How to Start a Handyman Business
# How to Start a Handyman Business
People who are good with their hands tend to underestimate how much money is sitting in that skill. They've been fixing things for neighbors and family for years — usually for free — and at some point someone asks what they charge, and there's an awkward pause.
If that sounds familiar, this guide is for you.
The handyman business is genuinely one of the most accessible paths to self-employment in 2026. Startup costs are low. Demand is consistent. A skilled, reliable person who shows up when they say they will and communicates clearly can build a fully booked schedule faster than almost any other service business. The barrier isn't skill — it's knowing how to set the thing up properly and avoid the mistakes that keep talented people stuck at side-hustle income when they should be running a real business.
Here's how to do it right.
What Does a Handyman Business Actually Look Like Day to Day?
Before getting into the steps, it helps to understand what you're actually building.
A solo handyman on a typical day might do two or three jobs — a drywall patch in the morning, a bathroom fixture install mid-day, a TV mount and furniture assembly in the afternoon. Total time on tools: five or six hours. The rest goes to driving between jobs, responding to quote requests, sending invoices, and grabbing materials.
Most work comes from repeat customers and word-of-mouth referrals once you're established. Early on, it comes from your network, your Google Business Profile, and local Facebook groups. The work itself is varied enough to stay interesting and consistent enough to plan around. Weather affects outdoor work, but most handyman jobs are interior — which means you work year-round.
The part people underestimate is the admin. A handyman who does great work but never sends invoices promptly, forgets to follow up on estimates, or can't tell a customer what they charged three months ago will always feel more chaotic and earn less than their skills deserve. The business side isn't optional. It's what converts a side hustle into real income.
How Much Can You Actually Make?
Self-employed handymen running solo operations earn between $53,000 and $120,000 per year after expenses, depending on location, pricing, and how efficiently they run their schedule. That range is wide because the variables are real — a handyman in a high-cost market who prices confidently and keeps a full calendar earns very differently from one who undercharges in a smaller market and leaves gaps in their week.
Professional handyman rates in currently run from $65 to $135 per hour across most U.S. markets. Urban and high-cost-of-living areas consistently support the upper half of that range.
Here's a realistic picture by commitment level:
Part-time (evenings and weekends, 5–8 jobs per week): $25,000–$50,000 per year. A good way to test demand and build reviews before going full-time.
Full-time solo operator: $60,000–$120,000 per year. Achievable once you have a referral pipeline, repeat clients, and a schedule that minimizes windshield time between jobs.

* **GIVEN INFORMATION**:
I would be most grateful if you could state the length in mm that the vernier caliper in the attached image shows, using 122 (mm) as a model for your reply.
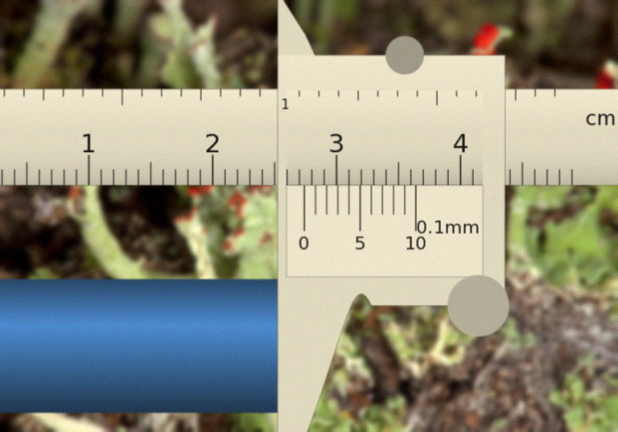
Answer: 27.4 (mm)
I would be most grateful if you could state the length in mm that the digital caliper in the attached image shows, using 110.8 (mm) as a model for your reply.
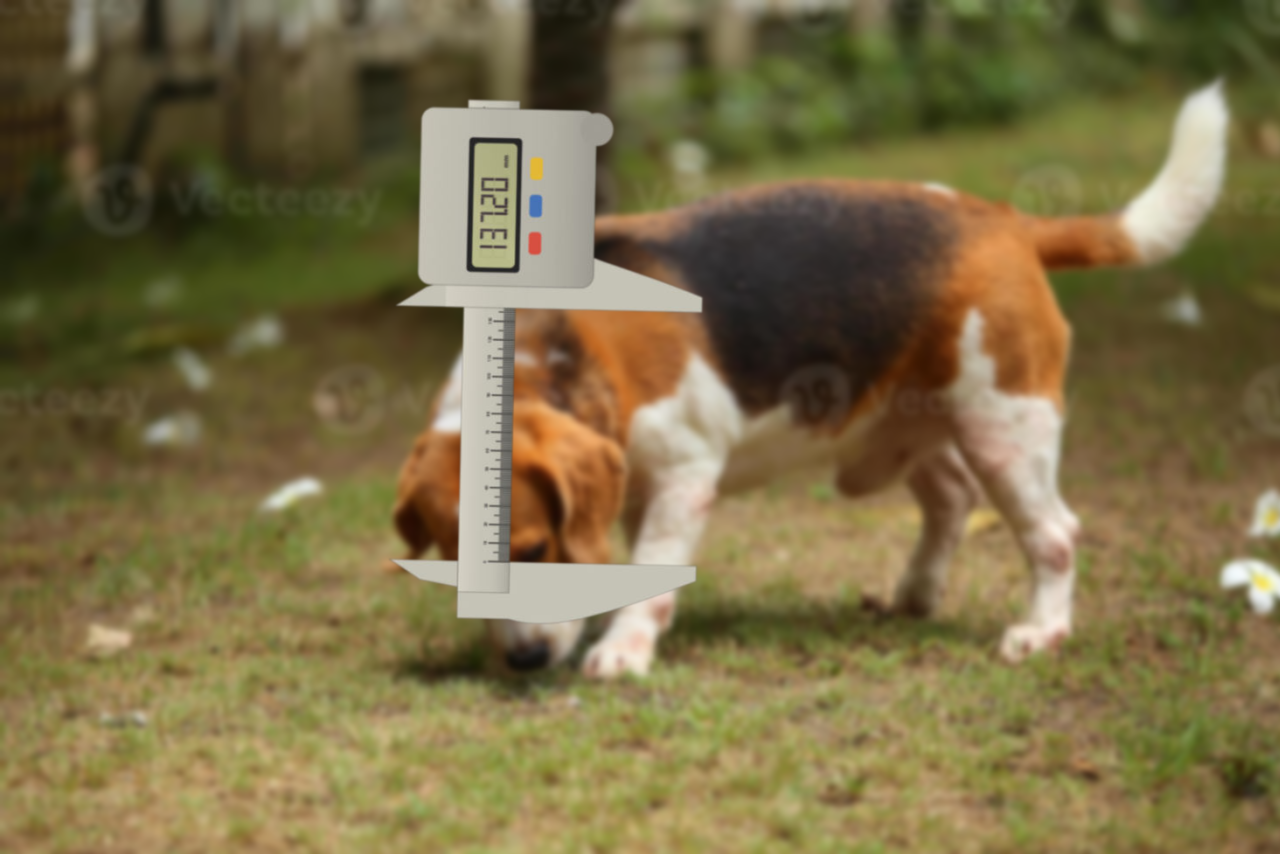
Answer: 137.20 (mm)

* **EXERCISE**: From the handyman business guide, copy the passage starting at "The handyman business" and ending at "you're actually building.", swapping "schedule" for "calendar".

* **OUTPUT FOR THIS EXERCISE**:
The handyman business is genuinely one of the most accessible paths to self-employment in 2026. Startup costs are low. Demand is consistent. A skilled, reliable person who shows up when they say they will and communicates clearly can build a fully booked calendar faster than almost any other service business. The barrier isn't skill — it's knowing how to set the thing up properly and avoid the mistakes that keep talented people stuck at side-hustle income when they should be running a real business.
Here's how to do it right.
What Does a Handyman Business Actually Look Like Day to Day?
Before getting into the steps, it helps to understand what you're actually building.